Quality colormaps can help communicate important data patterns. However, finding an aesthetically pleasing colormap that looks "just right" for a given scenario requires significant design and technical expertise. We introduce Cieran, a tool that allows any data analyst to rapidly find quality colormaps while designing charts within Jupyter Notebooks. Our system employs an active preference learning paradigm to rank expert-designed colormaps and create new ones from pairwise comparisons, allowing analysts who are novices in color design to tailor colormaps to their data context. We accomplish this by treating colormap design as a path planning problem through the CIELAB colorspace with a context-specific reward model. In an evaluation with twelve scientists, we found that Cieran effectively modeled user preferences to rank colormaps and leveraged this model to create new quality designs. Our work shows the potential of active preference learning for supporting efficient visualization design optimization.

Figures (10)

• Figure 1: Cieran allows analysts to quickly design a colormap for a visualization. Cieran creates a new colormap (left) and ranks existing expert-designed colormaps (the three sorted options to the right). After training Cieran, the user makes a selection using a slider widget, with the new and the most useful example colormaps sorted to the top. This gives users the final agency over the colormap design.

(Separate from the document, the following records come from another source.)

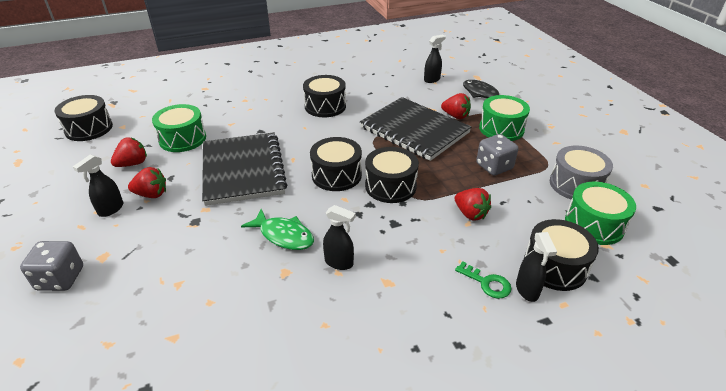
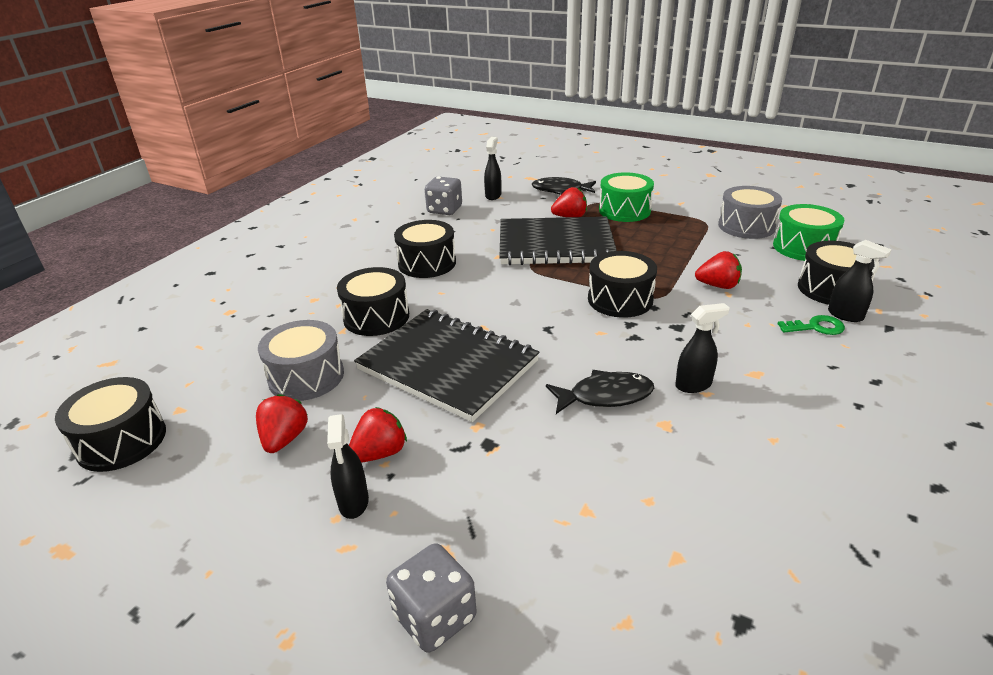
camera: 40 degrees left, 5 degrees down
green drum [152,104,206,152] -> grey drum [258,320,344,401]
green fish [241,209,314,250] -> black fish [546,370,654,414]
black drum [310,137,362,191] -> black drum moved to [337,267,409,336]
grey dice [476,134,518,176] -> grey dice moved to [425,177,462,215]

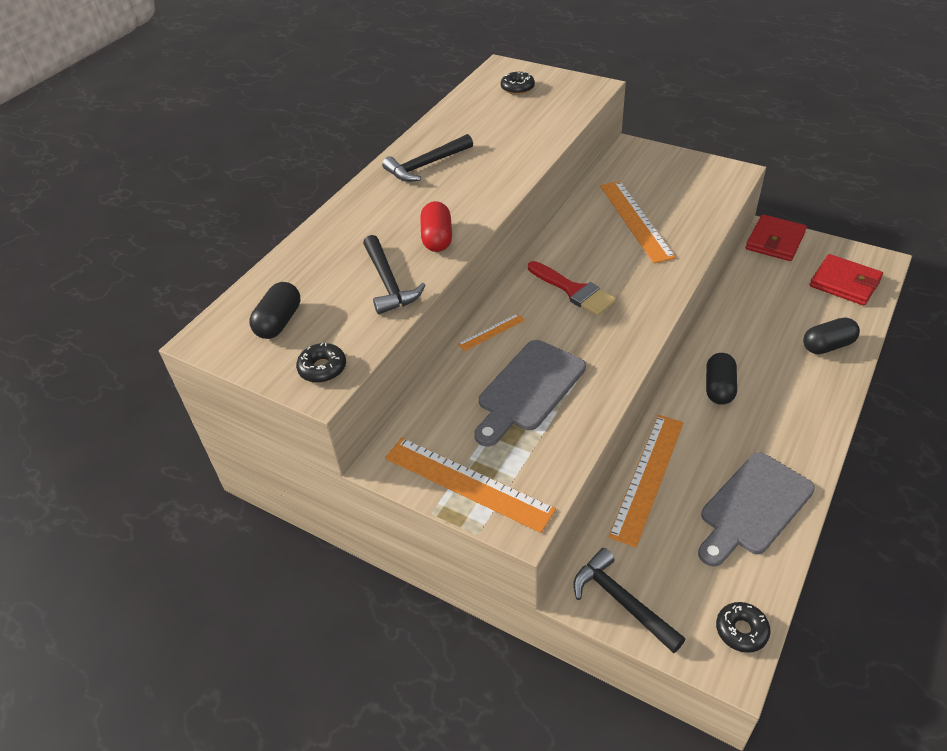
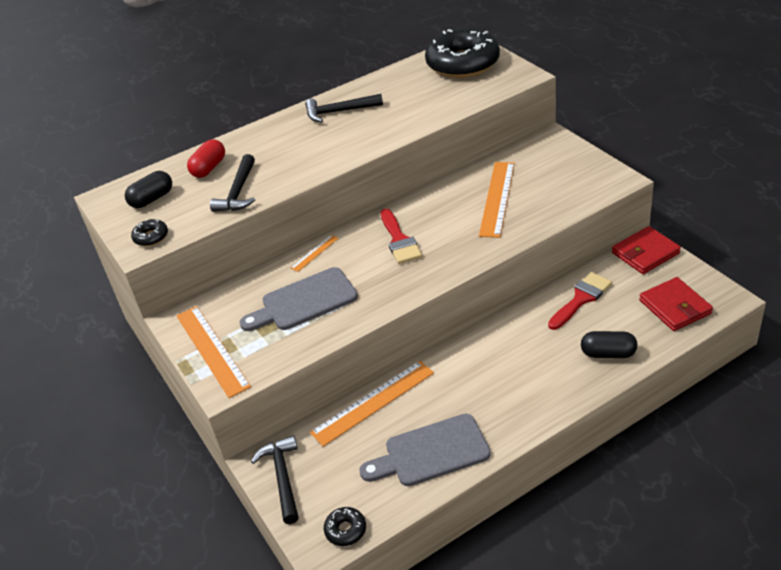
camera: 30 degrees right, 5 degrees down
red capsule [420,201,452,252] -> red capsule moved to [187,139,225,178]
orange ruler [457,313,525,351] -> orange ruler turned 45 degrees counterclockwise [291,235,338,272]
black donut [501,71,535,95] -> black donut [425,28,500,78], size x2.46
black capsule [706,353,737,405] -> none
none -> red brush [548,272,612,330]

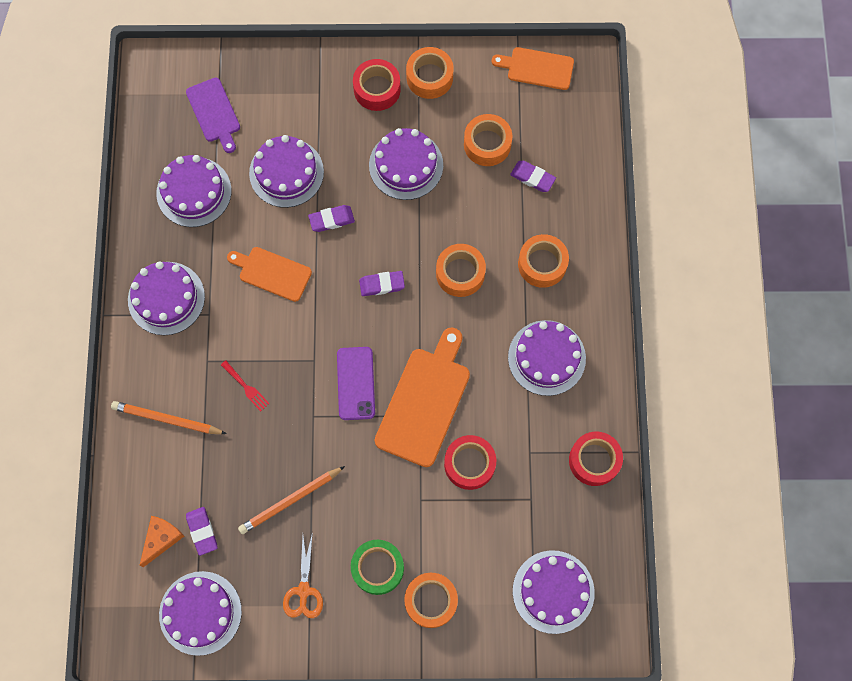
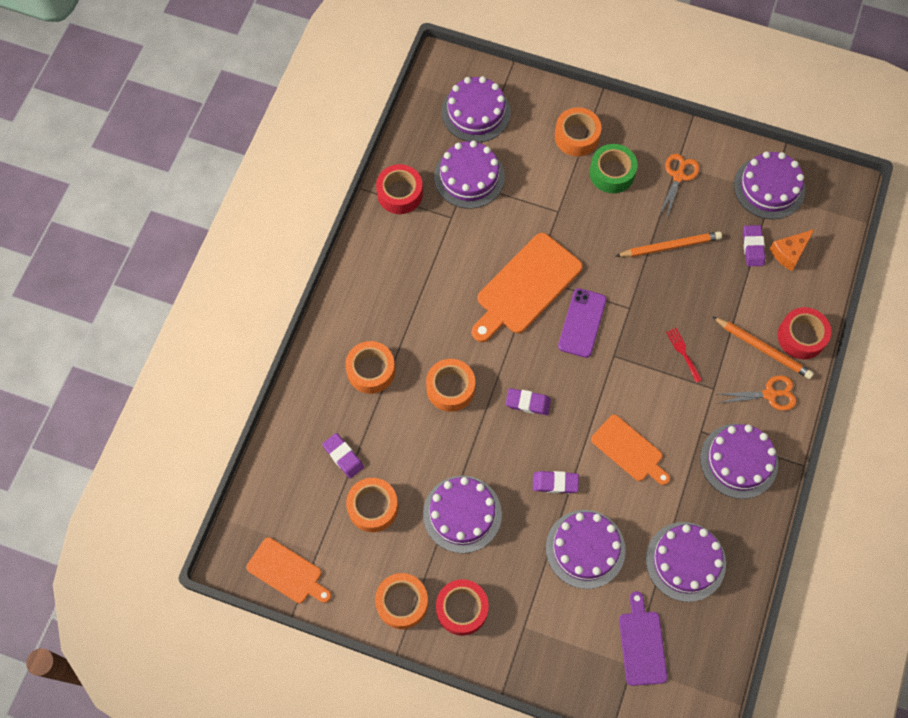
camera: 160 degrees left, 5 degrees down
red tape [444,435,496,490] -> red tape moved to [777,307,831,359]
purple cake [508,320,586,396] -> purple cake moved to [434,140,505,209]
none -> orange scissors [718,376,797,411]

• Figure 2: Cieran is a path planning agent that helps rank and create sequential colormaps with a human in the loop. Cieran first constructs a graphical environment of possible colormap trajectories through a user-specified seed color based on expert demonstrations of colormaps (second subfigure). It then induces a model of aesthetic utility given a small number of pairwise comparison data (the third subfigure highlights the user's selection) collected through a Jupyter Widget, which adaptively and iteratively presents pairs of best candidate colormap examples applied to the user's target dataset. Using the learned utility model, Cieran will score all expert-designed colormaps (fourth subfigure), and create a new quality colormap via path planning (fifth subfigure).
• Figure 3: A visual explanation of the features and weights $\theta$ (Table \ref{['tab:params']}). $\{k_1, \dots, k_8\}$ describes the shortest distance from each of the perimeters in the $a^{*}$--$b^{*}$ plane to the colromap. $m$ is the slope of the colormap in the $L^{*}$--$C^{*}$ plane. These two colormaps represent two trajectories going through the same seed color #186E8D. The colormap on the left is recommended by Cieran when setting $\theta_1, \theta_2, \theta_3$ to $-0.5$, indicating a preference for a colormap that goes through greenish yellow tones. The colormap on the right is recommended when setting $\theta_2=0.5$, indicating a preference for a colormap that only miminizes distance to the green perimeter of the gamut, while also setting $\theta_{m}=-0.5$, indicating a preference for a colormap that is highly saturated at lower $L*$ values.
• Figure 4: Overview of the active learning-to-rank process (Algorithm \ref{['preference-learning']}). [Left] At each iteration, samples $W$ are first drawn from current $P_t(\theta)$ using Metropolis-Hastings. Next, these samples and the feature function $\Phi$ are used to acquire an informative query pair from the example colormap corpus (Eq. 6). [Middle] The user observes this query and makes a pairwise value judgment. [Right] User responses are used to update $P_t(\theta)$ using with the feature function $\Phi$ once again (Eqs. 1 through 5), and the iterative process continues.
• Figure 5: The three dataset stimuli used in our study. Participants designed colormaps for a discretely-binned 2D kernel density plot rendered in Seaborn Waskom2021. This plot was accompanied by black discrete histograms of the corresponding marginal distributions to the right (y distribution) and top (x distribution) of the heatmap.